Essence DashtarayContributor IJuly 14, 2010

INDIANAPOLIS - JANUARY 16:  Ray Rice #27 of the Baltimore Ravens runs the ball against the Indianapolis Colts in the AFC Divisional Playoff Game at Lucas Oli Stadium on January 16, 2010 in Indianapolis, Indiana.  (Photo by Jonathan Daniel/Getty Images)
Jonathan Daniel/Getty Images

Ray Rice may have earned himself an NFL Pro Bowl berth and finished second in the league behind Chris Johnson in scrimmage yards last season, but that still isn’t enough for many football fans out there who don’t think that Rice is a top-five running back in the NFL.

On his official Twitter , Rice stated “I keep getting tweets about me not being a top 5 running back in the NFL. It’s all good, I’ve always been doubted my whole life. Time to prove it all over again, motivated.”

With 1,339 rushing yards, 2,041 total yards, and becoming one of the two players to surpass the 2,000-yard mark, how can people even try to underrate one of NFL’s top rising running backs?  One thing is for sure; Rice is certainly using all of this negative energy towards him to have an amazing 2011 season. On ESPN’s First Take , he said “My plan is to go out there and prove it all over again, that this wasn’t just a one-year thing.”
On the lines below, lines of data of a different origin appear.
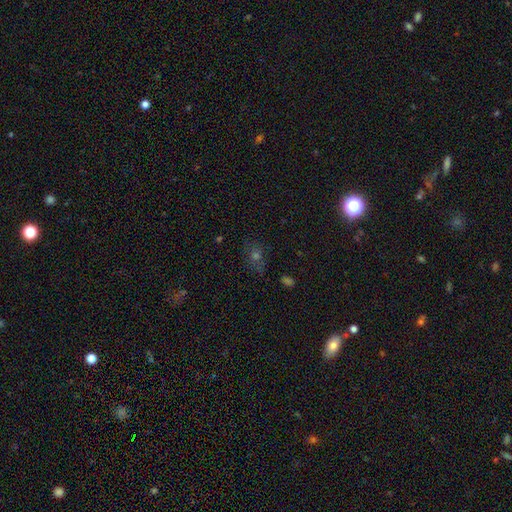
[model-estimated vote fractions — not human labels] The model was most divided on "smooth or featured" (2-way tie): smooth: 41%, star or artifact: 41%, featured or disk: 18%. More confident: merging — none (76%).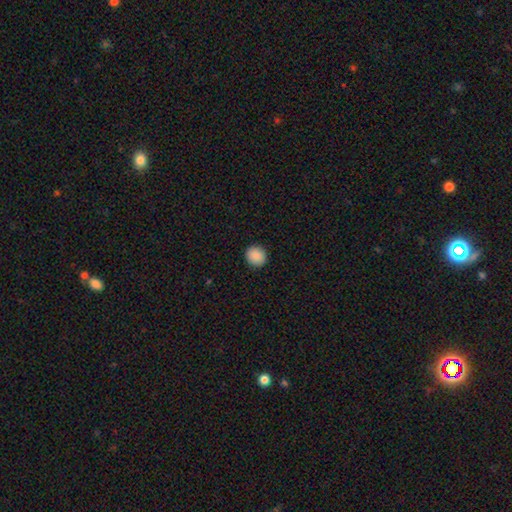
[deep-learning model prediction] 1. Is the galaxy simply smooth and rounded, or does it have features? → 89% smooth, 8% star or artifact, 3% featured or disk.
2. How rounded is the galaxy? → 87% round, 12% in between, 1% cigar-shaped.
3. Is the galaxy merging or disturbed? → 92% none, 5% minor disturbance, 2% major disturbance, 1% merger.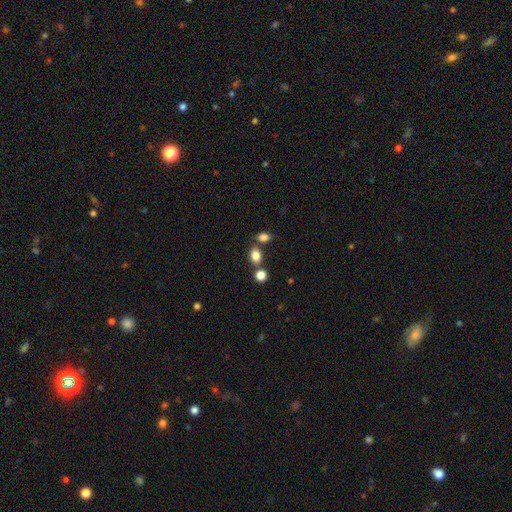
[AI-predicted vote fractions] Overall: smooth (82%). How rounded: in between (69%; round 30%). Merging: none (66%).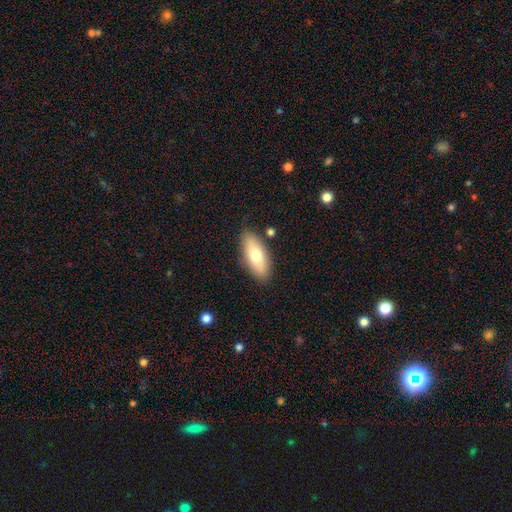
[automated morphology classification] Smooth or featured?
  - smooth: 71% *
  - featured or disk: 23%
  - star or artifact: 6%
How rounded?
  - in between: 79% *
  - cigar-shaped: 18%
  - round: 3%
Merging?
  - none: 84% *
  - minor disturbance: 11%
  - merger: 3%
  - major disturbance: 2%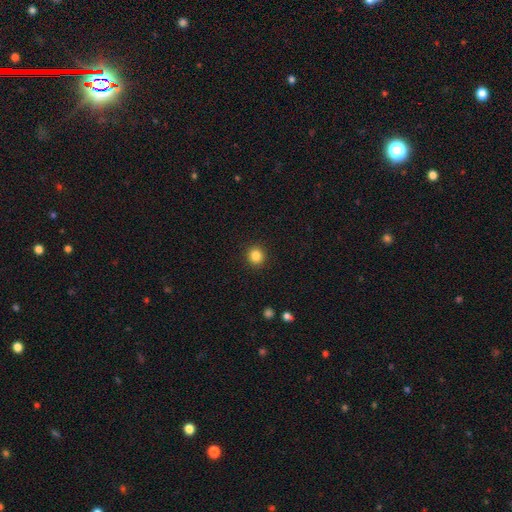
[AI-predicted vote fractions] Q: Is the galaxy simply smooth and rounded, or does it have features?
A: smooth — 85%.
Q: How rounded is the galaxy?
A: round — 88%.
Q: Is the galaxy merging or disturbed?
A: none — 92%.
Personally, we won’t be surprised to see motivation and jaw-dropping numbers from the Ravens running back. He will prove to everyone who thinks he’s underrated that he is a top-five running back.

If real-life football fans aren’t convinced, perhaps they should start holding conversations with fantasy football fans, who are routinely picking Rice earlier and earlier in drafts .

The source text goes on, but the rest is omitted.